*** Opening Records provided ***

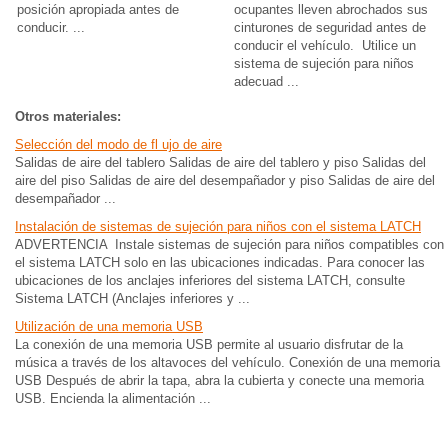
posición apropiada antes de
ocupantes lleven abrochados sus
conducir. ...
cinturones de seguridad antes de
conducir el vehículo. Utilice un
sistema de sujeción para niños
adecuad ...
Otros materiales:
Selección del modo de fl ujo de aire
Salidas de aire del tablero Salidas de aire del tablero y piso Salidas del
aire del piso Salidas de aire del desempañador y piso Salidas de aire del
desempañador ...
Instalación de sistemas de sujeción para niños con el sistema LATCH
ADVERTENCIA Instale sistemas de sujeción para niños compatibles con
el sistema LATCH solo en las ubicaciones indicadas. Para conocer las
ubicaciones de los anclajes inferiores del sistema LATCH, consulte
Sistema LATCH (Anclajes inferiores y ...
Utilización de una memoria USB
La conexión de una memoria USB permite al usuario disfrutar de la
música a través de los altavoces del vehículo. Conexión de una memoria
USB Después de abrir la tapa, abra la cubierta y conecte una memoria
USB. Encienda la alimentación ...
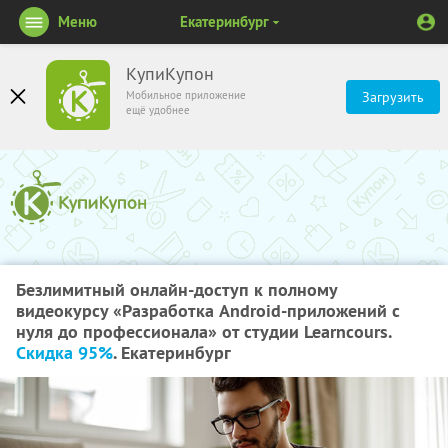
Меню
Екатеринбург
КупиКупон
Мобильное приложение
Загрузить
ещё удобнее
Безлимитный онлайн-доступ к полному
видеокурсу «Разработка Android-приложений с
нуля до профессионала» от студии Learncours.
Скидка 95%
. Екатеринбург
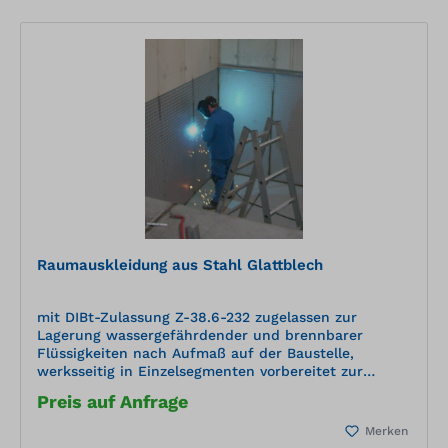
Raumauskleidung aus Stahl Glattblech
mit DIBt-Zulassung Z-38.6-232 zugelassen zur
Lagerung wassergefährdender und brennbarer
Flüssigkeiten nach Aufmaß auf der Baustelle,
werksseitig in Einzelsegmenten vorbereitet zur
Montage aus Glattblech hergestellt vor Ort montiert
Preis auf Anfrage
und 100% dichtgeschweißt inklusive Türschwelle aus
Tränenblech inklusive Dichtungsprüfung vor
Merken
OrtWannenwerkstoff: Stahl, 1.0038 Oberfläche:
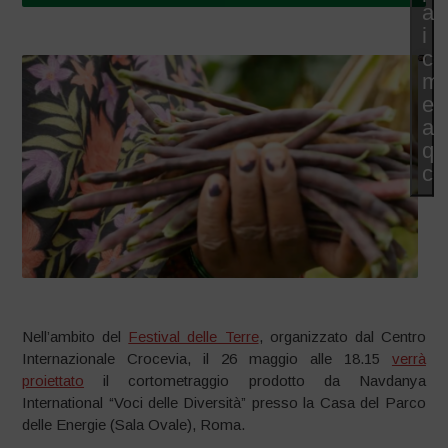
ac
i
co
ma
e
abi
qu
co
Nell’ambito del
Festival delle Terre
, organizzato dal Centro
Internazionale Crocevia, il 26 maggio alle 18.15
verrà
proiettato
il cortometraggio prodotto da Navdanya
International “Voci delle Diversità” presso la Casa del Parco
delle Energie (Sala Ovale), Roma.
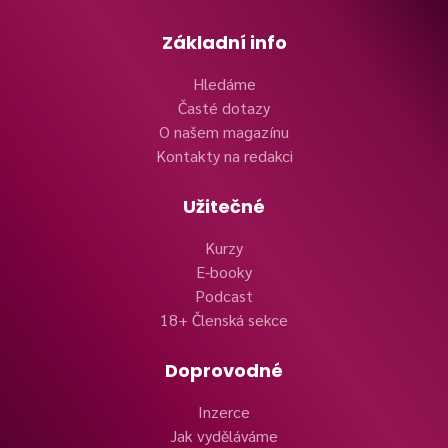
Základní info
Hledáme
Časté dotazy
O našem magazínu
Kontakty na redakci
Užitečné
Kurzy
E-booky
Podcast
18+ Členská sekce
Doprovodné
Inzerce
Jak vyděláváme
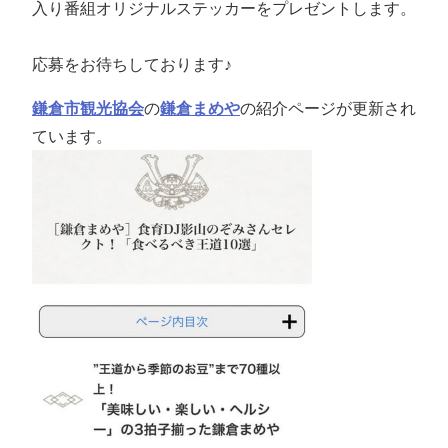
入り番組オリジナルステッカーをプレゼントします。
応募をお待ちしております♪
鎌倉市観光協会
の
鎌倉まめや
の紹介ページが更新され
ています。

*** Closing Records provided ***

» Work task
Scan the lines above for the word "aire". Return each one that has it.

» Answer to the problem
Selección del modo de fl ujo de aire
Salidas de aire del tablero Salidas de aire del tablero y piso Salidas del
aire del piso Salidas de aire del desempañador y piso Salidas de aire del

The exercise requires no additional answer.